[Data excerpts]
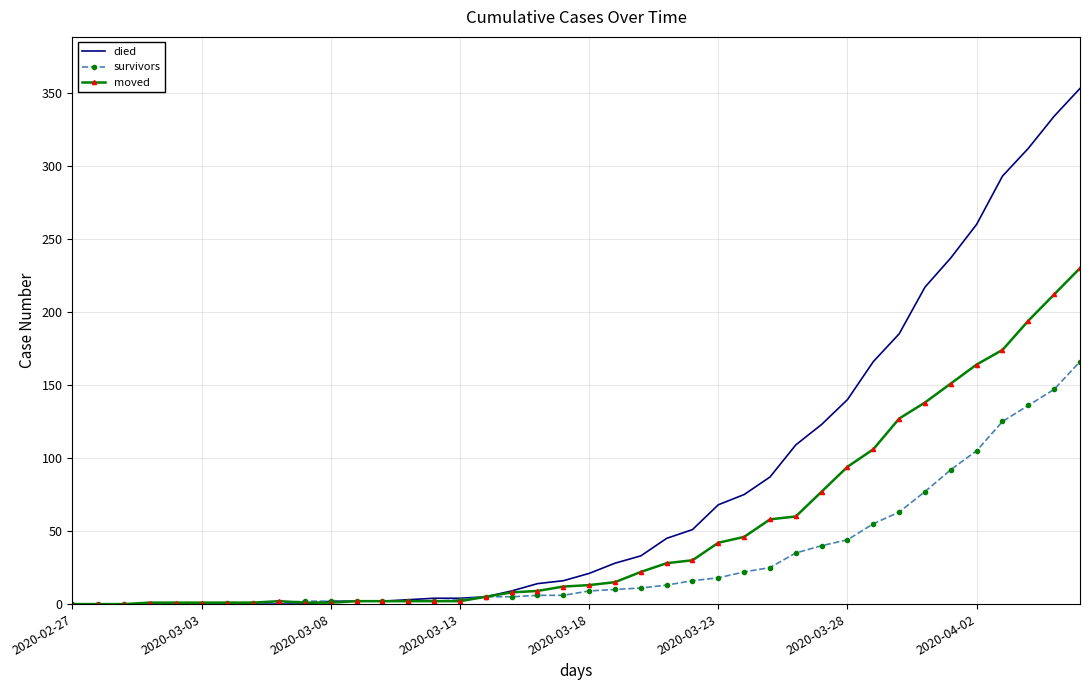

How many categories are shown in the chart?

40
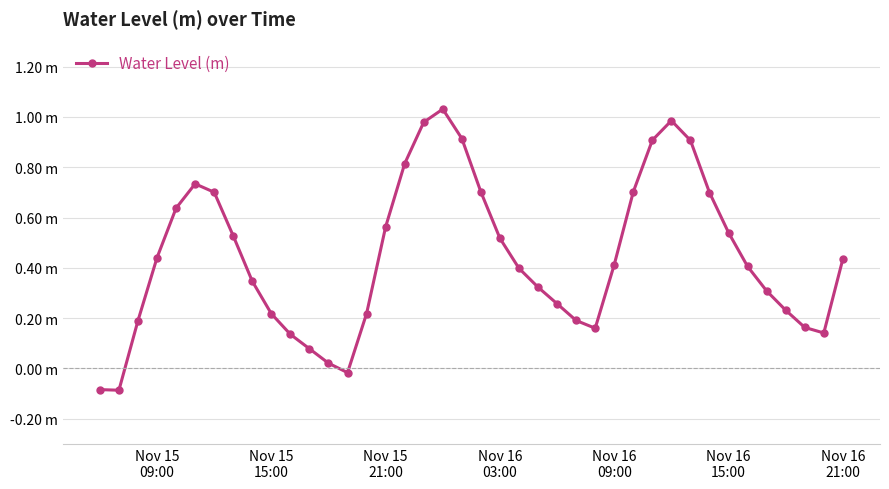

Is this an area chart (filled region under the line)?

No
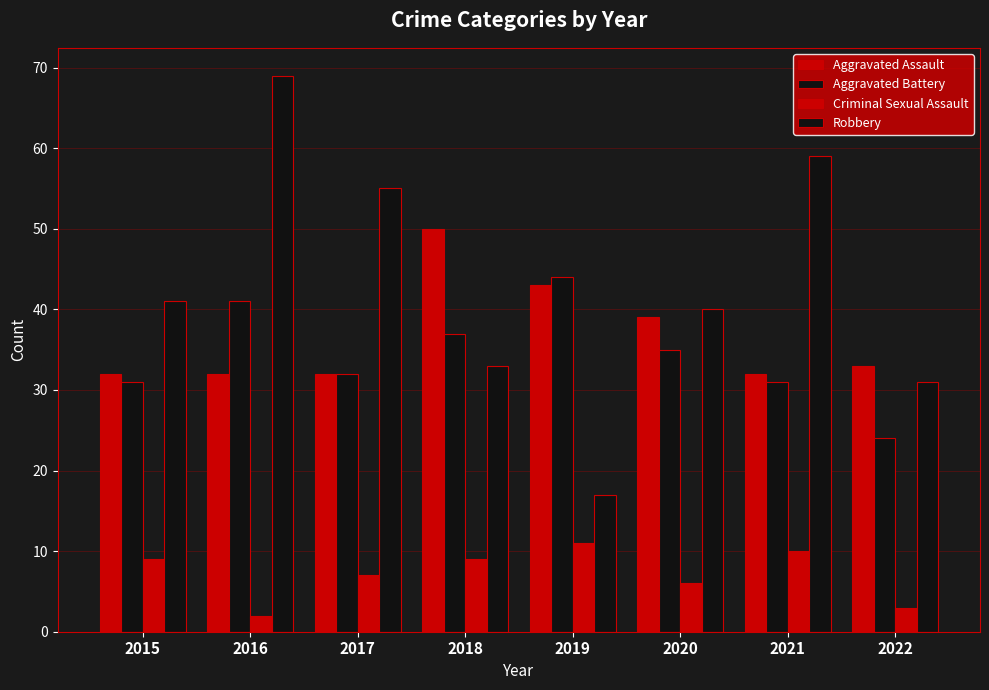

Reading left to right, what are all the values shown in this chart?

Aggravated Assault: 2015=32	2016=32	2017=32	2018=50	2019=43	2020=39	2021=32	2022=33
Aggravated Battery: 2015=31	2016=41	2017=32	2018=37	2019=44	2020=35	2021=31	2022=24
Criminal Sexual Assault: 2015=9	2016=2	2017=7	2018=9	2019=11	2020=6	2021=10	2022=3
Robbery: 2015=41	2016=69	2017=55	2018=33	2019=17	2020=40	2021=59	2022=31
[/Data excerpts]
# Work to be completed:
Rewrite all of the records above with every "chart" changed to "graph" and everything else unchanged. Omit the pictures.

# Result:
How many categories are shown in the graph?

40

Is this an area graph (filled region under the line)?

No

Reading left to right, what are all the values shown in this graph?

Aggravated Assault: 2015=32	2016=32	2017=32	2018=50	2019=43	2020=39	2021=32	2022=33
Aggravated Battery: 2015=31	2016=41	2017=32	2018=37	2019=44	2020=35	2021=31	2022=24
Criminal Sexual Assault: 2015=9	2016=2	2017=7	2018=9	2019=11	2020=6	2021=10	2022=3
Robbery: 2015=41	2016=69	2017=55	2018=33	2019=17	2020=40	2021=59	2022=31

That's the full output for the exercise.